The notes will only be offered to persons reasonably believed to be qualified institutional buyers pursuant to Rule 144A under the Securities Act. Neither the notes, nor any shares of PagerDuty’s common stock issuable upon conversion of the notes, have been registered under the Securities Act or any state securities laws, and unless so registered, may not be offered or sold in the United States absent registration or an applicable exemption from, or in a transaction not subject to, the registration requirements of the Securities Act and other applicable securities laws.

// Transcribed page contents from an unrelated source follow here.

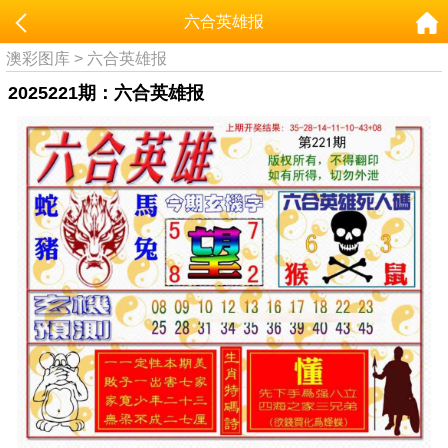
六合英雄报
澳彩图库
>
六合英雄报
2025221期：六合英雄报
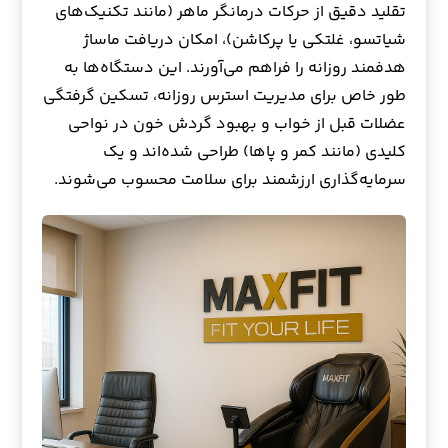
تقلید دقیق از حرکات درمانگر ماهر (مانند تکنیک‌های
شیاتسو، غلتکی یا پرکاشن)، امکان دریافت ماساژ
هدفمند روزانه را فراهم می‌آورند. این دستگاه‌ها به
طور خاص برای مدیریت استرس روزانه، تسکین گرفتگی
عضلات قبل از خواب و بهبود گردش خون در نواحی
کلیدی (مانند کمر و پاها) طراحی شده‌اند و یک
سرمایه‌گذاری ارزشمند برای سلامت محسوب می‌شوند.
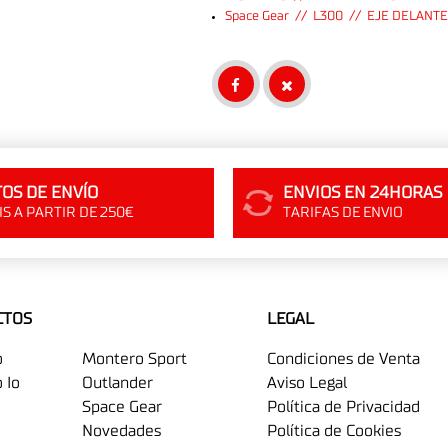
Space Gear // L300 // EJE DELANT
OS DE ENVÍO
ENVIOS EN 24HORAS
S A PARTIR DE 250€
TARIFAS DE ENVIO
CTOS
LEGAL
o
Montero Sport
Condiciones de Venta
 Io
Outlander
Aviso Legal
Space Gear
Política de Privacidad
Novedades
Política de Cookies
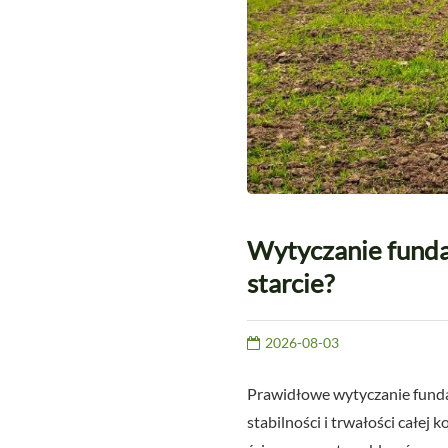
Wytyczanie funda
starcie?
2026-08-03
Prawidłowe wytyczanie funda
stabilności i trwałości całe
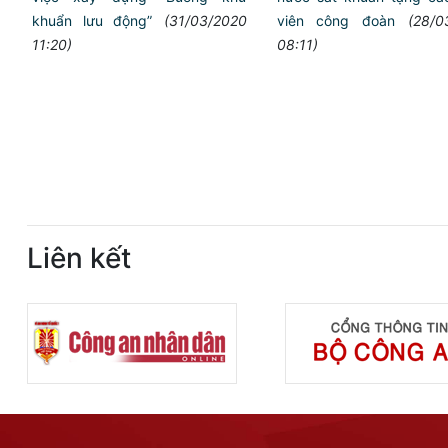
khuẩn lưu động”
(31/03/2020
viên công đoàn
(28/0
11:20)
08:11)
Liên kết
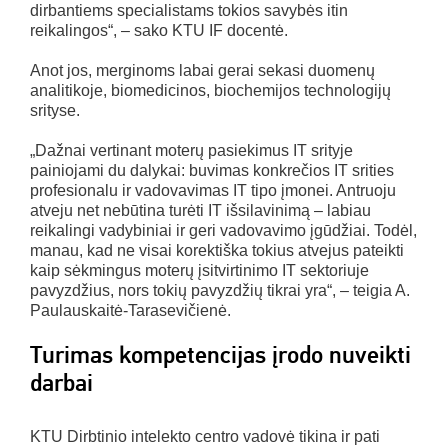
dirbantiems specialistams tokios savybės itin
reikalingos“, – sako KTU IF docentė.
Anot jos, merginoms labai gerai sekasi duomenų
analitikoje, biomedicinos, biochemijos technologijų
srityse.
„Dažnai vertinant moterų pasiekimus IT srityje
painiojami du dalykai: buvimas konkrečios IT srities
profesionalu ir vadovavimas IT tipo įmonei. Antruoju
atveju net nebūtina turėti IT išsilavinimą – labiau
reikalingi vadybiniai ir geri vadovavimo įgūdžiai. Todėl,
manau, kad ne visai korektiška tokius atvejus pateikti
kaip sėkmingus moterų įsitvirtinimo IT sektoriuje
pavyzdžius, nors tokių pavyzdžių tikrai yra“, – teigia A.
Paulauskaitė-Tarasevičienė.
Turimas kompetencijas įrodo nuveikti
darbai
KTU Dirbtinio intelekto centro vadovė tikina ir pati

This press release is neither an offer to sell nor a solicitation of an offer to buy any securities, nor shall it constitute an offer, solicitation or sale of any securities in any state or jurisdiction in which such offer, solicitation or sale would be unlawful prior to the registration or qualification under the securities laws of any such state or jurisdiction.
PagerDuty, Inc. (NYSE:PD) is a leader in digital operations management. In an always-on world, organizations of all sizes trust PagerDuty to help them deliver a perfect digital experience to their customers, every time. Teams use PagerDuty to identify issues and opportunities in real time and bring together the right people to fix problems faster and prevent them in the future.

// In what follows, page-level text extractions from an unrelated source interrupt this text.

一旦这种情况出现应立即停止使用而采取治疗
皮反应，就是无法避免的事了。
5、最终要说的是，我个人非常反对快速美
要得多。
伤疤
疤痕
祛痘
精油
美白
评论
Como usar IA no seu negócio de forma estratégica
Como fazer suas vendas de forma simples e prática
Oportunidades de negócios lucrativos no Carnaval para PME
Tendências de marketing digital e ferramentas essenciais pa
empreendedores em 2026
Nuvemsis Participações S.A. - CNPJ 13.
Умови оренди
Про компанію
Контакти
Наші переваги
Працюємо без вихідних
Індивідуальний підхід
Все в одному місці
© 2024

Forward Looking Statements
This press release contains “forward-looking” statements, as that term is defined under the federal securities laws, including statements concerning the proposed terms of the notes and capped call transactions, the completion, timing and size of the proposed offering of the notes and capped call transactions, and the anticipated use of proceeds from the offering. Forward-looking statements are subject to a number of risks and uncertainties, many of which involve factors or circumstances that are beyond our control. Our actual results could differ materially from those stated or implied in forward-looking statements due to a number of factors, including but not limited to whether we will consummate the offering of notes on the expected terms or at all, which could differ or change based upon market conditions or for other reasons, and the other risks detailed in our Form 10-K filed with the Securities and Exchange Commission (“SEC”) for the year ended January 31, 2020, in our quarterly report on Form 10-Q for the quarter ended April 30, 2020 and in other filings and reports that we may file from time to time with the SEC. The forward-looking statements included in this press release represent our views as of the date of this press release. We anticipate that subsequent events and developments will cause our views to change. We undertake no intention or obligation to update or revise any forward-looking statements, whether as a result of new information, future events or otherwise. These forward-looking statements should not be relied upon as representing our views as of any date subsequent to the date of this press release.